======== DATA ========

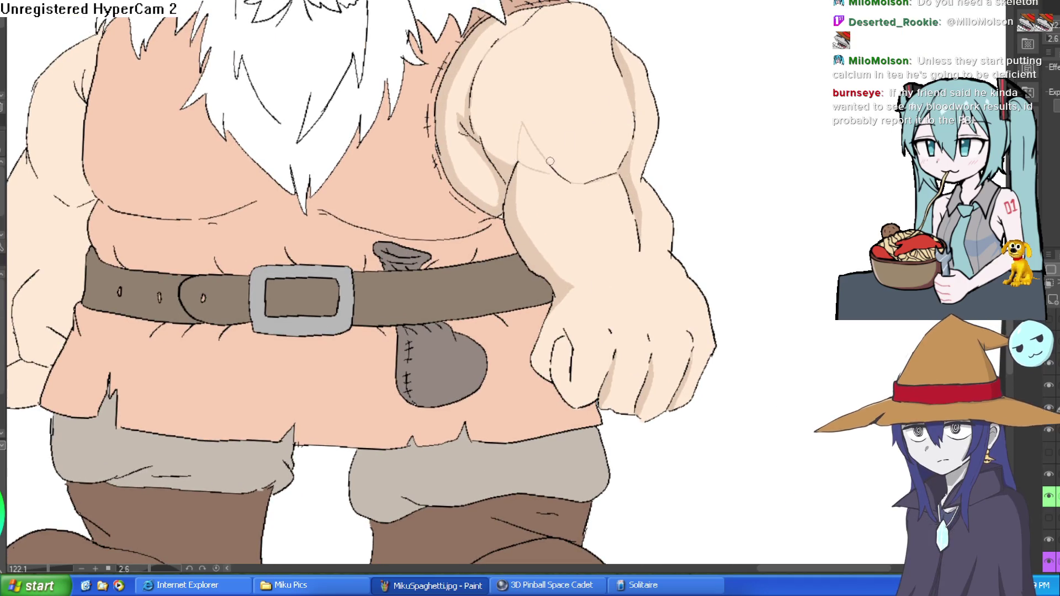
pyautogui.scroll(-3, 713, 119)
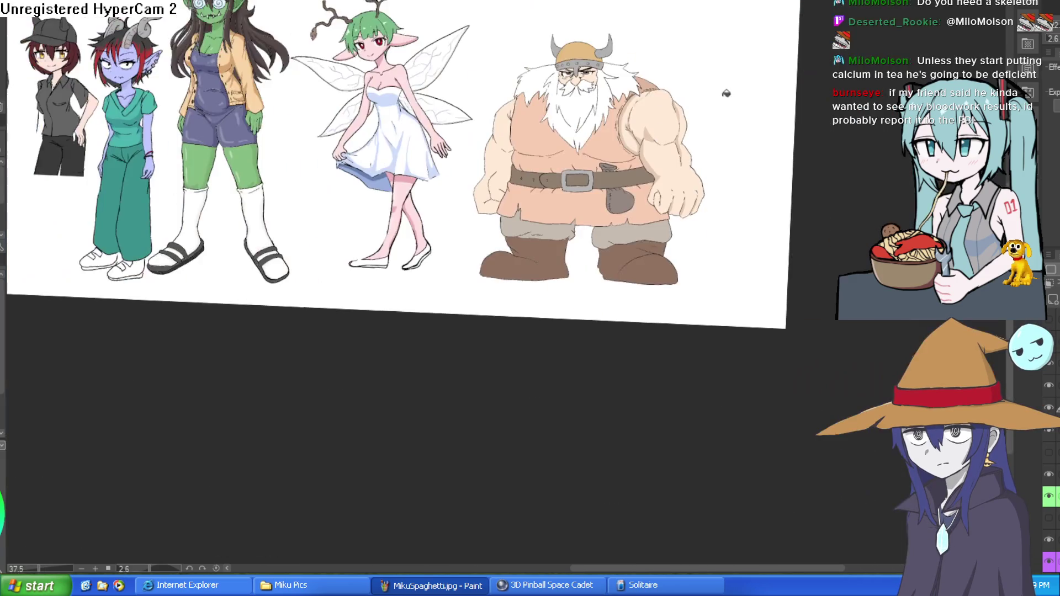
# Step: Try a light stroke along the shoulder outline, then undo it
pyautogui.scroll(3, 693, 125)
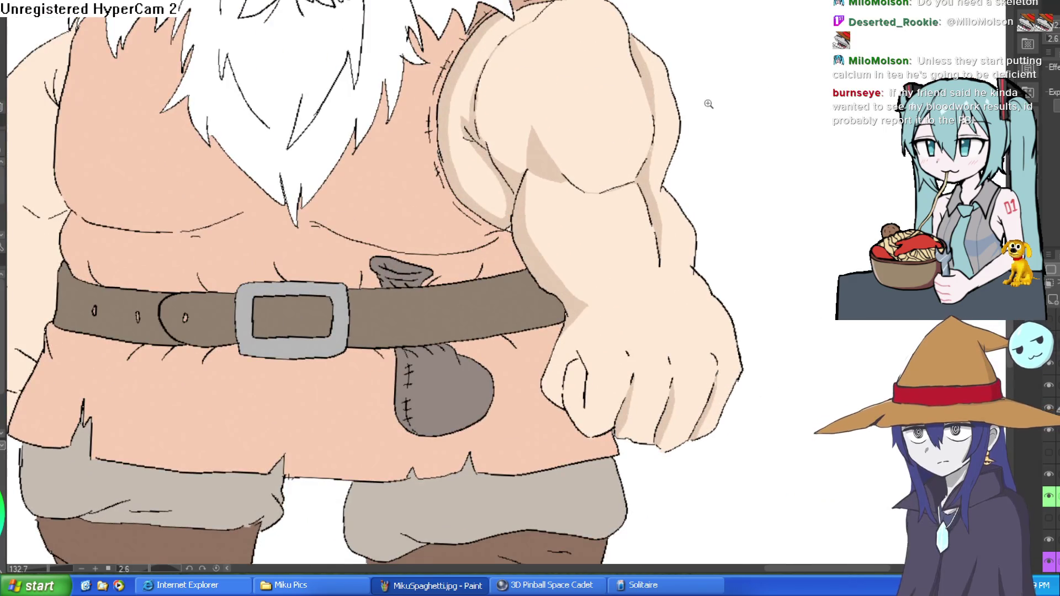
pyautogui.scroll(2, 613, 62)
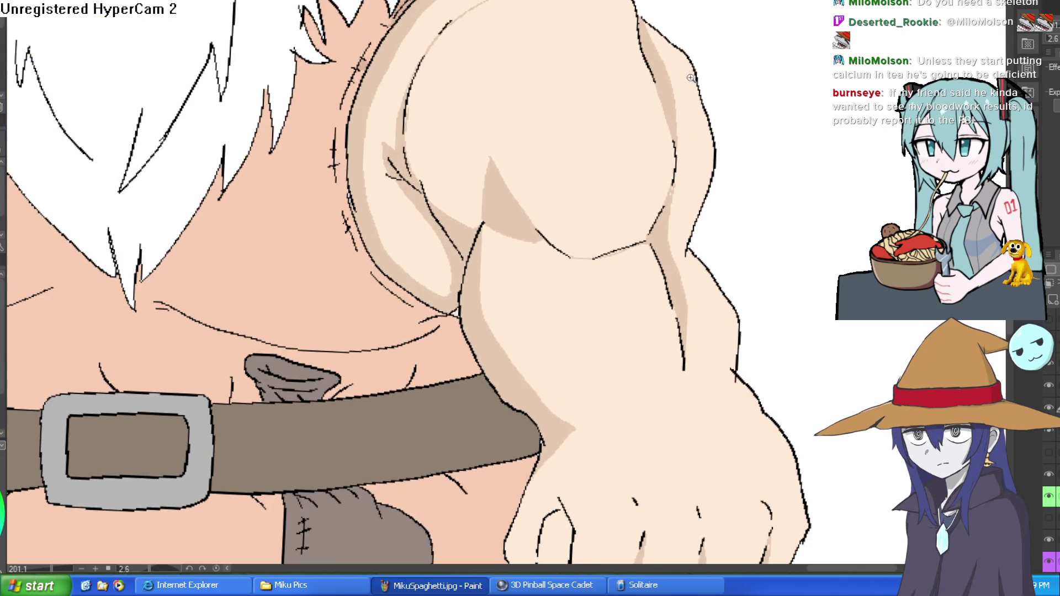
pyautogui.scroll(-3, 674, 82)
pyautogui.scroll(2, 661, 154)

========

• _DIRECTIONS_
Only lines holding the word "pyautogui" are wanted, so copy each of them from the records above.

• _SOLVED PROBLEM_
pyautogui.scroll(-3, 713, 119)
pyautogui.scroll(3, 693, 125)
pyautogui.scroll(2, 613, 62)
pyautogui.scroll(-3, 674, 82)
pyautogui.scroll(2, 661, 154)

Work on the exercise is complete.